I nearly squeak. “Then why did you avoid me for a week?”

“I didn’t want to reach out to you with false hope about that recipe, and…”

“And? Elaborate, Mr. Knight.” I haven’t been able to use his real name around him yet.

A ragged breath crawls from his chest. “And I thought you read my letter and still chose to leave.”

Something unfurls within me. No wonder he didn’t try to convince me to stay. He thinks that’s what I wanted. “I didn’t read it until yesterday.”

“And?”

“And,” I huff, “could you not have written a happy letter for once? Can you sign anything fortunately?”

His head tilts. “No.”

Completely deadpan. Ass.

Now that same letter feels like it’s burning right through the front pocket of my apron and into the cavity holding my heart.

“You only gave me that letter because you thought you were going to die. Not because you might live.” To further my point, I yank the letter from my front pocket and shove it in his direction. “I don’t want your name like this.”

A half smile. “Too late. It’s yours.”

I growl in frustration, burying the letter back in my pocket. “Then do it right.”

His smirk returns, but it’s the dangerous kind he was wearing right before he kissed me. He sticks out a hand, accepting my challenge. “Hello. My name is Verne.”

I take it. “Hello, Verne,” I say aloud for the first time. His grip tightens. “I’m Honey.”

We shake.

“I’ve been thinking about you. Your name, I mean.

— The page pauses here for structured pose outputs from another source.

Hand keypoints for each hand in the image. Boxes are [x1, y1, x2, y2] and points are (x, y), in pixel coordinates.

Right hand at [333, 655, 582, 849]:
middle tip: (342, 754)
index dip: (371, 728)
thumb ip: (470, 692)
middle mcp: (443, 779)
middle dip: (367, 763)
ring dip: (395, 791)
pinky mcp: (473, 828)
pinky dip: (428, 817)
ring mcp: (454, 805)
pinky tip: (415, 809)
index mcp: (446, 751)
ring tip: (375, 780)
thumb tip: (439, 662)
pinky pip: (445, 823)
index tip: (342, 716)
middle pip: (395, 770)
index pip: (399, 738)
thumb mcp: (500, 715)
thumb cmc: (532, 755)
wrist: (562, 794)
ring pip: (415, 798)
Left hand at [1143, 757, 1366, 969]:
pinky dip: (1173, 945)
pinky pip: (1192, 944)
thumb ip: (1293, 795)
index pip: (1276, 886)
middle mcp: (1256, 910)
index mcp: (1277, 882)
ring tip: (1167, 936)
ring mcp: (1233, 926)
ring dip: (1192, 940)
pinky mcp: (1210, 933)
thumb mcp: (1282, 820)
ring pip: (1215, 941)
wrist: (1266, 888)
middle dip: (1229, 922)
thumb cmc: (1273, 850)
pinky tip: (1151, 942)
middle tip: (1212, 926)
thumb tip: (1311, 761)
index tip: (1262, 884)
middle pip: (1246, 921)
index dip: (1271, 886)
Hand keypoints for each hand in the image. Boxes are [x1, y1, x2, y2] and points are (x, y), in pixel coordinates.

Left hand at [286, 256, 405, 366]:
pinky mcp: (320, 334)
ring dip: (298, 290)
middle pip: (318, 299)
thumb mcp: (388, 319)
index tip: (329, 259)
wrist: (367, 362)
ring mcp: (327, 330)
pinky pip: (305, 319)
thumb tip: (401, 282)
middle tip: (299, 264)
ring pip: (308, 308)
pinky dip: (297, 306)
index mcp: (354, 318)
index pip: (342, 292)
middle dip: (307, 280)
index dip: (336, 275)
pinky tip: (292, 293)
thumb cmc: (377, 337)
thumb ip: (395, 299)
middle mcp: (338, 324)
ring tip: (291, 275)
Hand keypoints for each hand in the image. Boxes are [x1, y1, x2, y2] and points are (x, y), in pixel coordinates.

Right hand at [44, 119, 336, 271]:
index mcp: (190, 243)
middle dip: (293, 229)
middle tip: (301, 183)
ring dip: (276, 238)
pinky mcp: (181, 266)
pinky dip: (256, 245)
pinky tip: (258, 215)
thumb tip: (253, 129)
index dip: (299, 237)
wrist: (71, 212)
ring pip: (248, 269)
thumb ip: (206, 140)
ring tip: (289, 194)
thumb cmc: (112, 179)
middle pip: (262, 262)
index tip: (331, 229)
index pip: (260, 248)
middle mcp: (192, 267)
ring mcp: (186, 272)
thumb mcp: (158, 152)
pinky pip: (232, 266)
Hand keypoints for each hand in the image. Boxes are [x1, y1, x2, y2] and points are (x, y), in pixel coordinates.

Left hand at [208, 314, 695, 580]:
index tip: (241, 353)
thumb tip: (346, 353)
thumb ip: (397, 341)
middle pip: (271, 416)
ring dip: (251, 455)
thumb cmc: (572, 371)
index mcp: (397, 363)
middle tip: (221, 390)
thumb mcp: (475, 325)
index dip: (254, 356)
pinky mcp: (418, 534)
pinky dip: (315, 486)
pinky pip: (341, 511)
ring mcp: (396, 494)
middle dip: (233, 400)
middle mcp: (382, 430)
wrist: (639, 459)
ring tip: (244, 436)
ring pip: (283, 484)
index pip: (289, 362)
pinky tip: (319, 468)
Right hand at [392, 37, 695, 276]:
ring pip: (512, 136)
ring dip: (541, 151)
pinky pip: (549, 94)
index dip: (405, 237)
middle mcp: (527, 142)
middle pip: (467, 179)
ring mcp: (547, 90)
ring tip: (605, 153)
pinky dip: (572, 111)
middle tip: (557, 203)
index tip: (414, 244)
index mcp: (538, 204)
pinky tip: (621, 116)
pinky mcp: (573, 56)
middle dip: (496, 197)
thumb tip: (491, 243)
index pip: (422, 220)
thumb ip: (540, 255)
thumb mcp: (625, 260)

While I’m working on a cookbook, you could write your own gardener’s grimoire.

Verne’s Ferns: A Guidebook to the Plants of Knight Manor for the Horticulturally Inclined.

I mean, I know you can’t use your name in public, but, you know. Think about it.”

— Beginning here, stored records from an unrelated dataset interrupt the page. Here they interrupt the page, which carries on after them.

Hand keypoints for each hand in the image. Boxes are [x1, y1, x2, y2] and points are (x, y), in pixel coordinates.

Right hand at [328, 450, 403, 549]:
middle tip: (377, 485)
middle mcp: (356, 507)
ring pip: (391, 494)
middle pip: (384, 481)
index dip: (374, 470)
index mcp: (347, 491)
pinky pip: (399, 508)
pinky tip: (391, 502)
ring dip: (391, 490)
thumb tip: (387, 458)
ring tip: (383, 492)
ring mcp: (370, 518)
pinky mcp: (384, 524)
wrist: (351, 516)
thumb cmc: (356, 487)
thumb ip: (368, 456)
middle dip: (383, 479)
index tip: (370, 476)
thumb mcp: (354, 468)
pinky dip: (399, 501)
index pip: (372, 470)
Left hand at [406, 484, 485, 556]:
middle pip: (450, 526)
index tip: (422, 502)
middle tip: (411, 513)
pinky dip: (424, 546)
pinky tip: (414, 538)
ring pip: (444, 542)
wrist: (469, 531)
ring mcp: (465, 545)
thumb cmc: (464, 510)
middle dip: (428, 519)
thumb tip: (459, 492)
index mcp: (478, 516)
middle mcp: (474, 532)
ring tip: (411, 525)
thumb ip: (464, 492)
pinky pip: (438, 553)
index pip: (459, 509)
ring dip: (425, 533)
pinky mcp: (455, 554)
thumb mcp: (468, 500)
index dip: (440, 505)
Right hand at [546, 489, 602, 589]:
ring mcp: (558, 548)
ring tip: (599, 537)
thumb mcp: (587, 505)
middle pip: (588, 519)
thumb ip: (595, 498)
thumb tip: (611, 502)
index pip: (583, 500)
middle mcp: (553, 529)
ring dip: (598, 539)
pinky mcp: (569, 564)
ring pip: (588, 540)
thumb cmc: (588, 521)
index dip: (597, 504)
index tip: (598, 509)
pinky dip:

He stares at me with an inscrutable expression, like he can’t decide whether to laugh, kiss me, or put me to bed for the night. A part of me craves all three.

“May I show you something?” he asks abruptly.

Too focused on the static skittering across my hand, all I can do is nod and follow.

Side by side, but never touching, we round a corner into a private grove I’ve never seen before. It’s hiding expansive flower beds, and even I can tell that whatever grows here is special. No, not flower beds. My breath hitches. The beds are full of—

“Herbs, for you,” he says, watching me. “I planted this garden shortly after you arrived.”

Gingerly, I step around the beds, studying the healthy greens—and the smells. Rosemary. Basil. Cilantro. Dill. Tarragon. Mint. Oregano. Parsley. Lavender.

Thyme. I can’t escape it. I’m not sure I want to.

An entire herb garden. For a Farewitch. A garden needs someone to use it. “You planted this months ago?”

“Once I tasted your food.”

“So my food was that good.” Please banter back. He can’t pick now to suffocate his sarcasm and completely flip my worldview inside out.

“You were that good.”

All at once, dusk overtakes our little herb garden. “Verne, I don’t…” I clear my throat, trying to thwart the rising, delicious panic in my gut. Could be another allergic reaction. “I don’t think I can handle any enormous declarations at this current moment in time.”

There. I’ve said it.

Silence tremors between us.

He shakes his head, gaze as pointed as my sharpest knife. “Sweetheart, this garden is only a minuscule measurement of how I feel about you.”

I’m pretty sure I hiccup.

“You can’t say things like that.” My voice is breathless. “If we’re right about what’s happening to my mom, then Farewitches don’t live long. I don’t want you at my funeral when I’m thirty-five. Aren’t you tired of living with curses?”

“You’re not a curse. Quite the opposite.”

I look away from those hazel eyes before I crumble or make reckless promises—

“No matter what happens tomorrow, I planted this so you would stay, Honey.” His voice is low, rough, and rubs against me like a rocky creek bed under bare feet. Grounding. Persistent. “You don’t have to decide now. Or ever. But you always have a place here. An open invitation.”

His words about ruin me, but then he runs a thumb over my bottom lip, and that most assuredly ruins me.

I turn my head to leave the smallest kiss on his palm. “I prefer my invitations to arrive in spooky little black letters.”

Just then, voices pour into the garden, popping the bubble around us.

Arna Jean runs into view.

“It’s Carolina,” she pants, catching her breath. She holds out my cell phone. Glowing and buzzing with a call. “From the hospital.”